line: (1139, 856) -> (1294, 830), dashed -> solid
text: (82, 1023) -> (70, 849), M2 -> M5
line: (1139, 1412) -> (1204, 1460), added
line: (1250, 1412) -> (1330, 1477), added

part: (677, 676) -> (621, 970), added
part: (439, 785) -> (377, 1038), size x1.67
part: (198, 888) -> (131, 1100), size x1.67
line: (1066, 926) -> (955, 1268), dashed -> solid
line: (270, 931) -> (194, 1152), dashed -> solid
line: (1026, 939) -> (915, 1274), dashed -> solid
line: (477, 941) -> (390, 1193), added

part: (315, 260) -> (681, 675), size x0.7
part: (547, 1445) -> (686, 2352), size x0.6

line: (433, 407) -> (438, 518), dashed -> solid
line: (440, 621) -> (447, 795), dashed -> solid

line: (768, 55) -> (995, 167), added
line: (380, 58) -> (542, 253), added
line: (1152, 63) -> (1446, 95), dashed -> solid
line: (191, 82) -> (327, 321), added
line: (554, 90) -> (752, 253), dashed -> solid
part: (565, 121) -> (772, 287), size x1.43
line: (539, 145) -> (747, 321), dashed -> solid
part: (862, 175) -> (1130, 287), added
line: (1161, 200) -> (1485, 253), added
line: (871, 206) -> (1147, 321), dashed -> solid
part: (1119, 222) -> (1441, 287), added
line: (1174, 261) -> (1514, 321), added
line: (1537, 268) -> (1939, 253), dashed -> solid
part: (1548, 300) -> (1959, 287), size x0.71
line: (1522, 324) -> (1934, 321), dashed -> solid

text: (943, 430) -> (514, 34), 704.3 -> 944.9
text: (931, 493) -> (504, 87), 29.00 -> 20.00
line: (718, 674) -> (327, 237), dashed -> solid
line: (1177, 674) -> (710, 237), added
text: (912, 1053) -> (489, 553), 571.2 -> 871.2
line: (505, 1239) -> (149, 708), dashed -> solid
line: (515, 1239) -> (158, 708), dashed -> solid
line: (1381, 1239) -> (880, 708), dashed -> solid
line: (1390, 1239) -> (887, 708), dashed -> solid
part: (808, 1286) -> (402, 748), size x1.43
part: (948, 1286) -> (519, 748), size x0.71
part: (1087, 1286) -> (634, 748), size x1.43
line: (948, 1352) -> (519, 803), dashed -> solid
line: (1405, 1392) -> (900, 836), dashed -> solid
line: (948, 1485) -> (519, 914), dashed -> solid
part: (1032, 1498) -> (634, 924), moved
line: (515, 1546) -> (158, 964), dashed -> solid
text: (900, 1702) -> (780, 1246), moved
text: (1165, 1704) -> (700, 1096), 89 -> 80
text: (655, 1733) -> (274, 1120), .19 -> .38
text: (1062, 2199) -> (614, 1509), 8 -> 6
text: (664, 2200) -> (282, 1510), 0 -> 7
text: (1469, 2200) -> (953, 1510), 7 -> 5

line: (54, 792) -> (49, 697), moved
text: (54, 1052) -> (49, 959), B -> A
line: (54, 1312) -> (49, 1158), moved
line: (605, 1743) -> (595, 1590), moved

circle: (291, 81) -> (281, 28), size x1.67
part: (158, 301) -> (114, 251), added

◇ ◇ ◇

Requirement :: Within the listing above, say how many lines contain the string "moved". Reply with the number only.

The answer :: 5